Epidemiology: IHD is India's leading cause of death; Indians develop IHD ~10 years earlier than Western populations. INTERHEART identified 9 modifiable risk factors accounting for >90% of population-attributable MI risk.

Risk factors: Non-modifiable — age, male sex, family history of premature CAD, South Asian ethnicity. Major modifiable — smoking, dyslipidaemia, hypertension, diabetes, abdominal obesity, physical inactivity, psychosocial stress.

Lipid cycle: Exogenous path: dietary chylomicrons (ApoB-48) → LPL hydrolysis → remnants cleared by liver. Endogenous path: hepatic VLDL → IDL → LDL (ApoB-100) cleared by LDLR. Reverse transport: HDL (ApoA-I) extracts cholesterol from tissues via ABCA1 → liver.
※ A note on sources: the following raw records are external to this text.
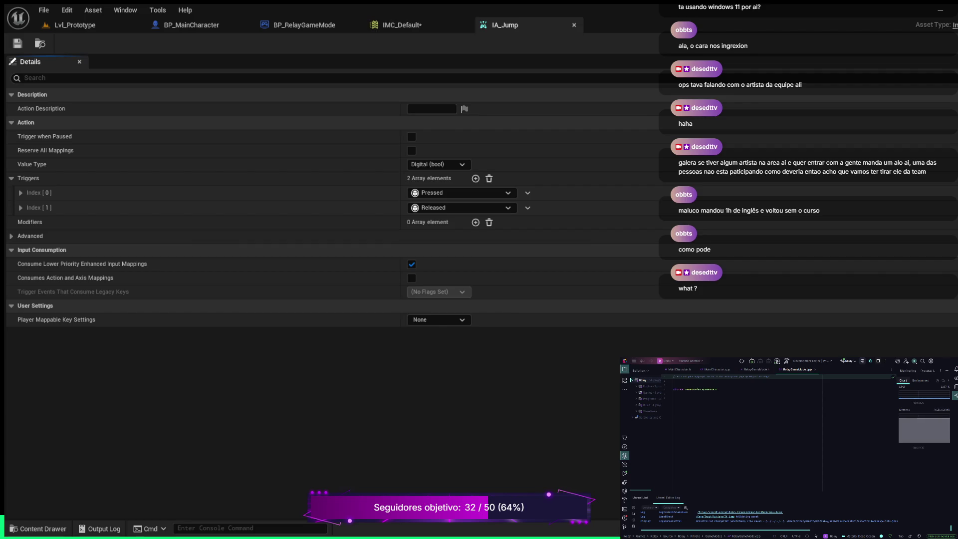
key(ctrl+space)
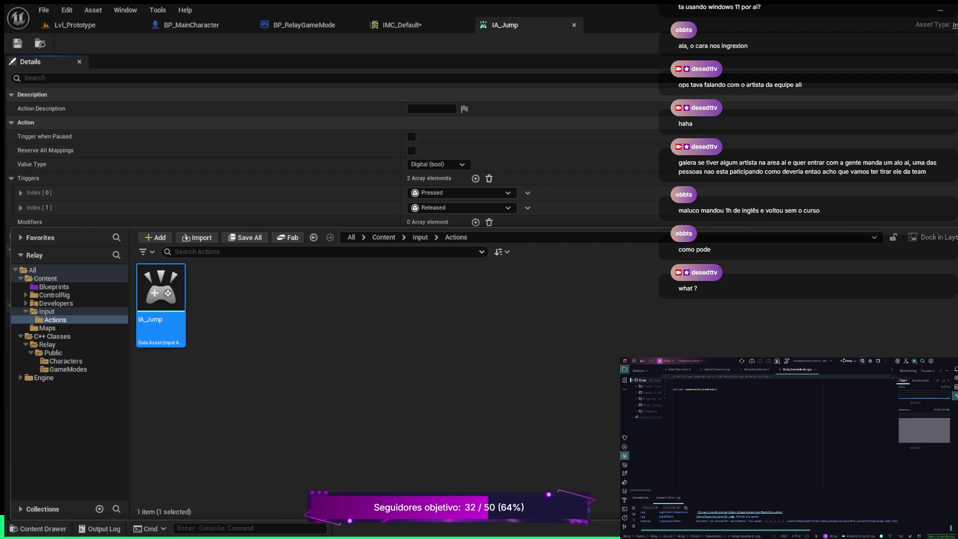
Step: Duplicate IA_Jump, rename the copy to IA_Move, and open it
key(ctrl+d)
key(End)
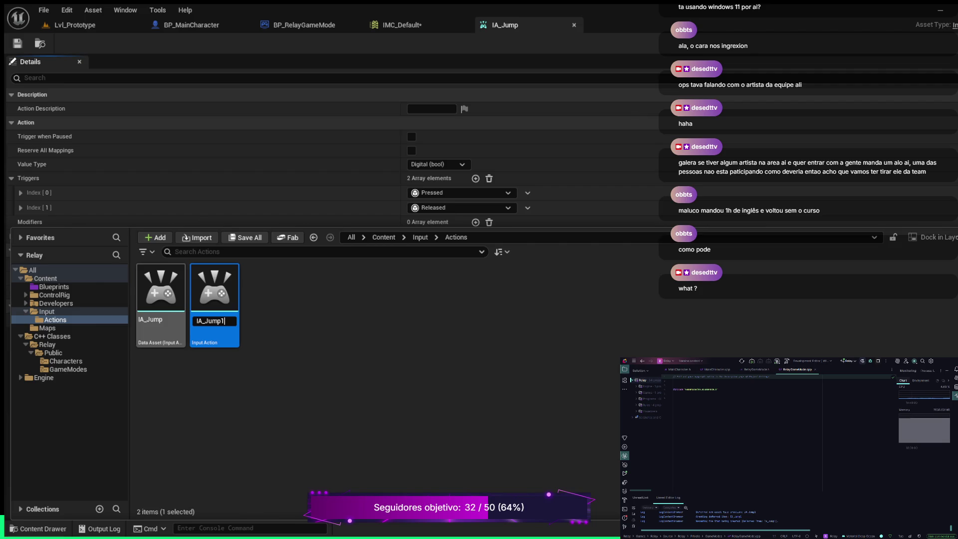
key(BackSpace)
key(BackSpace)
key(BackSpace)
text(Move)
key(Return)
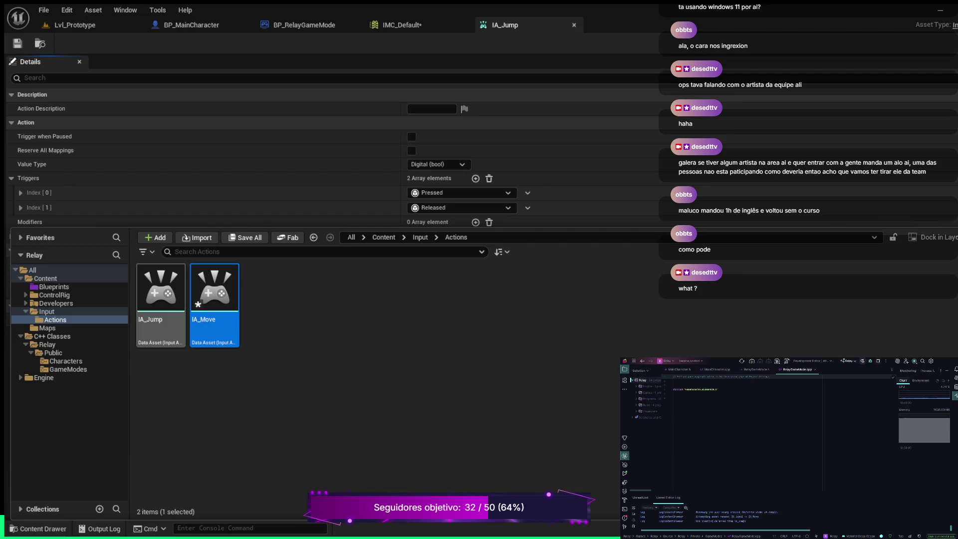
key(Return)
LDL is the primary atherogenic lipoprotein; atherogenic dyslipidaemia = elevated TG + low HDL + small dense LDL. Lp(a) is not reduced by statins.

Pathogenesis: Endothelial dysfunction (step 1) → monocyte adhesion/foam cell formation/fatty streak (step 2) → VSMC migration/fibrous cap/intermediate plaque (step 3) → thin-cap fibroatheroma → plaque rupture → acute thrombus (step 4). Glagov remodelling means plaques may be large without causing stenosis until late.

ACS spectrum:
- STEMI: complete occlusion, ST elevation ≥2 mm (precordial) or ≥1 mm (limb leads) in ≥2 contiguous leads or new LBBB, troponin positive; transmural necrosis → emergency reperfusion
- NSTEMI: partial occlusion, ST depression/T-inversion or normal ECG, troponin positive; subendocardial necrosis → risk-stratified early invasive strategy
- Unstable angina: partial/transient occlusion, ischaemic symptoms at rest or crescendo pattern, troponin negative
- Chronic coronary syndrome: stable fixed stenosis, exertional symptoms, CCS class I–IV

REFLECT

Reflect on the two patients in the opening hook — Ramesh (asymptomatic, high LDL, family history) and Suresh (STEMI in the ED). Both share the same biological starting point: an atherosclerotic process progressing silently over decades. Think about the point in the natural history at which each intervention — lifestyle modification, statin therapy, blood pressure control, smoking cessation — would have had the maximum impact for Suresh. Which risk factor in Suresh's profile (smoker, diabetic) was likely the most important accelerant of his plaque progression — and why, mechanistically, does smoking have such a potent atherogenic effect? For Ramesh, what would you tell him about his elevated LDL and low HDL in a 10-minute consultation — and how would you frame the concept of 'silent' plaque vulnerability in a way that motivates him to take a statin without alarming him unnecessarily?